(Action demandée) Restitue à l'identique le passage de l'entretien consacré au Salon des Beaux-Arts, en commençant par « Michel King, Président » et en allant jusqu'à « à nos questions. ».

(Texte fourni)
══════════════════════════════

Entretien au Press Club de France avec Michel King Président de la Société Nationale des Beaux Arts

Jean François Puech Directeur de la Rédaction NEWS Press - 28/05/2018 13:55:00


Entretien au Press Club de France avec Michel King Président de la Société Nationale des Beaux Arts Le Salon des Beaux-Arts s'est tenu au Carrousel du Louvre en décembre dernier. Il a permis de présenter au public plus de 600 oeuvres et des artistes d'une dizaine de pays invités. Retour sur les temps forts et l'histoire de ce salon emblématique qui est organisé chaque année par la Société Nationale des Beaux Arts (SNBA).


Michel King, Président de la SNBA, Peintre Officiel de la Marine accompagné d'Isabelle Lawson, Directrice, et de Kiro.Melo, Présidente de la Section Illustration/Dessin, répondent à nos questions.

Quelle est l'histoire du Salon des Beaux Arts ?

1861, date de naissance de la SNBA. De nombreux artistes, tels Ingres, Delacroix, Corot, Gustave Doré, Daubigny, Rodin et beaucoup d'autres, se séparent du Salon Officiel et fondent cette nouvelle association sous l'égide de Théophile Gautier qui désirait « que les artistes s'occupent eux-mêmes de leurs affaires ».

Ils accueillent, également, leurs confères étrangers qui ne sont pas admis au Salon des Artistes Français. C'est une première dans l'hexagone. La SNBA confirme jusqu'à aujourd'hui son ouverture au monde. Brancusi qui fut l'un de ses membres éminents ne disait-il pas en 1922 : « En Art il n'y a pas d'étrangers » ? Ce lieu vivant d'échanges sans frontières, se veut aussi multiculturel : expositions accompagnées de concerts et de conférences. En 1865 Alexandre Dumas y fait une causerie sur Delacroix dont on trouve les échos dans le Courrier Artistique. En 1906 Rodin crée la Section Musique avec le concours des plus grands compositeurs du moment : Gabriel Fauré, Saint-Saëns, Chabrier... Le Président Puvis de Chavannes invite Suzanne Valadon au Salon de 1894. C'est la première femme peintre exposante. Camille Claudel conviée par Rodin est présente de 1892 à 1902. Elle expose le plâtre de « l'Age mur » en 1899. La SNBA sans être révolutionnaire est pionnière. La liste est longue de toutes les célébrités qui illustrèrent la « Nationale » : Sisley de 1890 jusqu'à sa mort en 1899, Matisse en 1896, Marquet en 1899.

══════════════════════════════

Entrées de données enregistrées
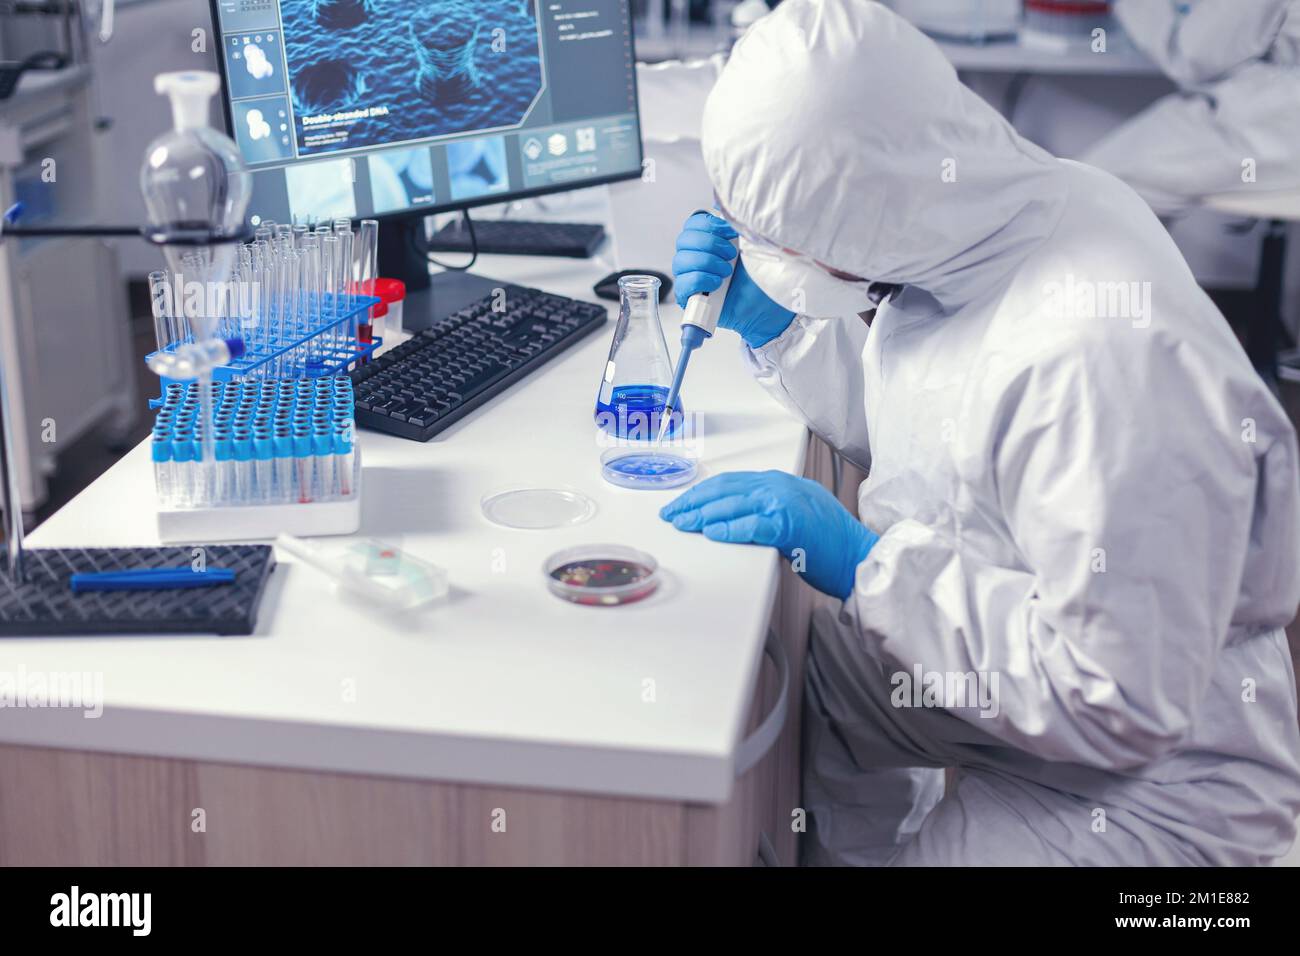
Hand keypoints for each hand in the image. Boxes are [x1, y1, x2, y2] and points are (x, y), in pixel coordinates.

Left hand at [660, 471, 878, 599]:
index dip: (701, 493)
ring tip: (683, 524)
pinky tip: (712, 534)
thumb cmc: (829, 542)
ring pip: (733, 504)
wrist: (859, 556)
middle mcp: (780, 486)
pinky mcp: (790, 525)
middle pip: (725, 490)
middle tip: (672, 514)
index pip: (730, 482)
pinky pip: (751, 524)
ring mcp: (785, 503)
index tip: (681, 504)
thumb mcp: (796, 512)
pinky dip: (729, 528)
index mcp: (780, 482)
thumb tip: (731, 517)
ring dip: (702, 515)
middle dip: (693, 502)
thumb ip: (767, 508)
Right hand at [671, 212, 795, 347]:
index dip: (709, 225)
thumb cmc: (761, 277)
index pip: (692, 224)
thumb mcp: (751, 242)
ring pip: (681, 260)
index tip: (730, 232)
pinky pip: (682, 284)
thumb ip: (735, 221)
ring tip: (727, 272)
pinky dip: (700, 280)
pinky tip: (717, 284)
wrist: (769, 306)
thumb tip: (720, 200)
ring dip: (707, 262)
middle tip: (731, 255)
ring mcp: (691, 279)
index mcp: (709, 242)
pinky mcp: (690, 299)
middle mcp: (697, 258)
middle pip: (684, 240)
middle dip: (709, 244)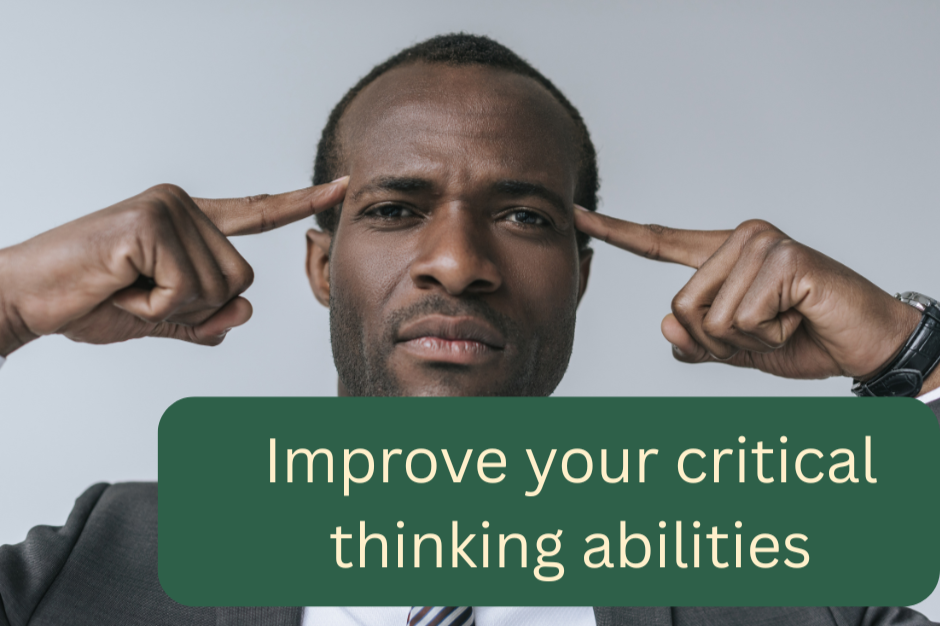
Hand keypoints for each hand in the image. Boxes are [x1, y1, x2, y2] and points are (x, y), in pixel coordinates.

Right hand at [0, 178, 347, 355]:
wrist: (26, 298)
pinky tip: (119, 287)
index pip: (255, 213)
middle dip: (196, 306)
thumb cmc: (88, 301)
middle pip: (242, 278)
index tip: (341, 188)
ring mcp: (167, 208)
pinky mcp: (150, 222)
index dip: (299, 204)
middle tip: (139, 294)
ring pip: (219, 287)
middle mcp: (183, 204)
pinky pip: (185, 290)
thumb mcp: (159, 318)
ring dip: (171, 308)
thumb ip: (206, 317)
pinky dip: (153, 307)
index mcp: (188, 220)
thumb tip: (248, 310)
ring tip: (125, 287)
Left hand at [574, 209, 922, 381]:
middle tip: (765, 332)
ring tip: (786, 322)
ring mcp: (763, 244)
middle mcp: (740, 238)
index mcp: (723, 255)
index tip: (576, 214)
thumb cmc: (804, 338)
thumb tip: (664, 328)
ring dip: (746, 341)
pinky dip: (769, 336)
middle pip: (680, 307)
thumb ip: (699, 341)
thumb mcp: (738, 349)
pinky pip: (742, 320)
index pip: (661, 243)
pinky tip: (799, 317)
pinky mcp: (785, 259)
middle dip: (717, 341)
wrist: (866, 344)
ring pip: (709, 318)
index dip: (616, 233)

══════════════════════════════

(Réponse à l'exercice)
Michel King, Président de la SNBA, Peintre Officiel de la Marine accompagné d'Isabelle Lawson, Directrice, et de Kiro.Melo, Présidente de la Section Illustration/Dessin, répondent à nos questions.